1944: 76 Allied officers escape from Stalag Luft 3 (The Great Escape).
1947: President Harry Truman, in a move to prove he is not soft on communism, orders sweeping loyalty investigations on all federal employees.
1958: Private Elvis Presley is inducted into the Army.
1979: Egyptian President Anwar el-Sadat, Israeli Prime Minister Meacham Begin and U.S. President Jimmy Carter sign the Camp David Accords, the first formal peace treaty between Israel and an Arab state since the Jewish state’s founding in 1948.
1983: Death of Barney Clark, 112 days after becoming the world’s first artificial heart recipient. The operation was performed at the University of Utah with Dr. Robert Jarvik’s 7th model of the mechanical heart, powered by external compressed air.
1989: The tanker Exxon Valdez runs aground on Bligh Reef in Prince William Sound, releasing over 11,000,000 gallons of crude oil and contaminating over 1,300 miles of Alaskan coastline. The ship is later repaired and re-named Sea River Mediterranean and worked the Atlantic basin, being prohibited from calling in Alaska. On this date in 2012, she was sold for scrap; no little intentional irony in the selection of the closing date, I’m sure.
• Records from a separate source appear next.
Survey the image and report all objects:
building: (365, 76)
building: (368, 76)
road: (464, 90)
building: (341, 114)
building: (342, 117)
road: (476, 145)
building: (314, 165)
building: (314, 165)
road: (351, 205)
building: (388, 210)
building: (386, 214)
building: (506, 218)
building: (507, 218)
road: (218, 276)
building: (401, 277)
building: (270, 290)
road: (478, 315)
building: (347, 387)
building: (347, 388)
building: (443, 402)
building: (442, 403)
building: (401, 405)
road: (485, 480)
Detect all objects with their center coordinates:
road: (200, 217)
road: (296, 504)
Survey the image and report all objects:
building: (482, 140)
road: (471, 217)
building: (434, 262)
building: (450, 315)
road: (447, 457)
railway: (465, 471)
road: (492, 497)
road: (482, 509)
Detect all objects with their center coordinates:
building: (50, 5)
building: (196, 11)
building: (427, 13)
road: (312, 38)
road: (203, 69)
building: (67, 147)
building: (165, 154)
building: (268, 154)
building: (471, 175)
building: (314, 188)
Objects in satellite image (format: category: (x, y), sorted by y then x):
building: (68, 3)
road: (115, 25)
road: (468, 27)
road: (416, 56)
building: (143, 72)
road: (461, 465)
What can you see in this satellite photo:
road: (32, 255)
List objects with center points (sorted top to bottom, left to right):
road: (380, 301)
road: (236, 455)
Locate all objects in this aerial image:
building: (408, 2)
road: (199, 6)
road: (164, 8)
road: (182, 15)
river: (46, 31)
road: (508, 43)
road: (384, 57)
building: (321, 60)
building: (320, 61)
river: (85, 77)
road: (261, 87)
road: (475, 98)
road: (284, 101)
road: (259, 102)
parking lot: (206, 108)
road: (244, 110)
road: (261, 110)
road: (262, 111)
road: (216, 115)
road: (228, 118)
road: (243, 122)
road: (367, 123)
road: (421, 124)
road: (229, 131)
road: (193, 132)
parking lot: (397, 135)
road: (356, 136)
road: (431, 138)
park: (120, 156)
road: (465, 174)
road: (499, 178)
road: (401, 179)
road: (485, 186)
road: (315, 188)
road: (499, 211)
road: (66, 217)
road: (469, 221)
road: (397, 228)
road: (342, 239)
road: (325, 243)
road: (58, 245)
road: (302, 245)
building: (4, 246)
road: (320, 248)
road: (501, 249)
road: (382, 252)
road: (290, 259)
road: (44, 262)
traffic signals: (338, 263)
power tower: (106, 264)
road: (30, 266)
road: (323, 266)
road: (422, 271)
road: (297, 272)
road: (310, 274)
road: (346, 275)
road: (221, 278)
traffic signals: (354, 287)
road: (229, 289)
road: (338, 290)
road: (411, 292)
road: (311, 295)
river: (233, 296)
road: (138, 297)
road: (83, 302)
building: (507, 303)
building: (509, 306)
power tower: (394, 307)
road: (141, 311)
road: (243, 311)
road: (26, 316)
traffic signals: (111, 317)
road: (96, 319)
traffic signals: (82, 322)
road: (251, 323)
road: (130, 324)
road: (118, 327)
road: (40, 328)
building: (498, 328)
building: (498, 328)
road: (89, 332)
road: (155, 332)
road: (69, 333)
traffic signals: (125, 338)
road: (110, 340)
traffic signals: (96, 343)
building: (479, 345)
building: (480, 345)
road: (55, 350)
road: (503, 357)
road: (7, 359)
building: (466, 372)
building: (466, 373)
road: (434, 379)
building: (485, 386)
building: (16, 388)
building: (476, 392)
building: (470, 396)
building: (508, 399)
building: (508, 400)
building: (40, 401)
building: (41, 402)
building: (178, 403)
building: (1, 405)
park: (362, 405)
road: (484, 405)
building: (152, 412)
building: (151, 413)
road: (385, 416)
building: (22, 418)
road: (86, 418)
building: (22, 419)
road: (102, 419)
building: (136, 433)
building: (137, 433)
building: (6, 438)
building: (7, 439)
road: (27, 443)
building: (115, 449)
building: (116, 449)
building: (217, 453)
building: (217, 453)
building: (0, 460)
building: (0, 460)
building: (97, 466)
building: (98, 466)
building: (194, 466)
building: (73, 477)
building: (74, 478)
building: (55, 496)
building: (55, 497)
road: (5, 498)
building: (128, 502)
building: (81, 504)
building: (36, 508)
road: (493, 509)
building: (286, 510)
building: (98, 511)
1999: First night of NATO bombing in the Yugoslavia campaign.
Kearn C SCHEMM says
We should not forget that Wernher Von Braun ended his life as an American citizen. Without his efforts and the efforts of other German immigrant scientists, it is likely that the USSR would have won the space race. We should thus view him as a German-American, one to whom our nation owes a huge debt.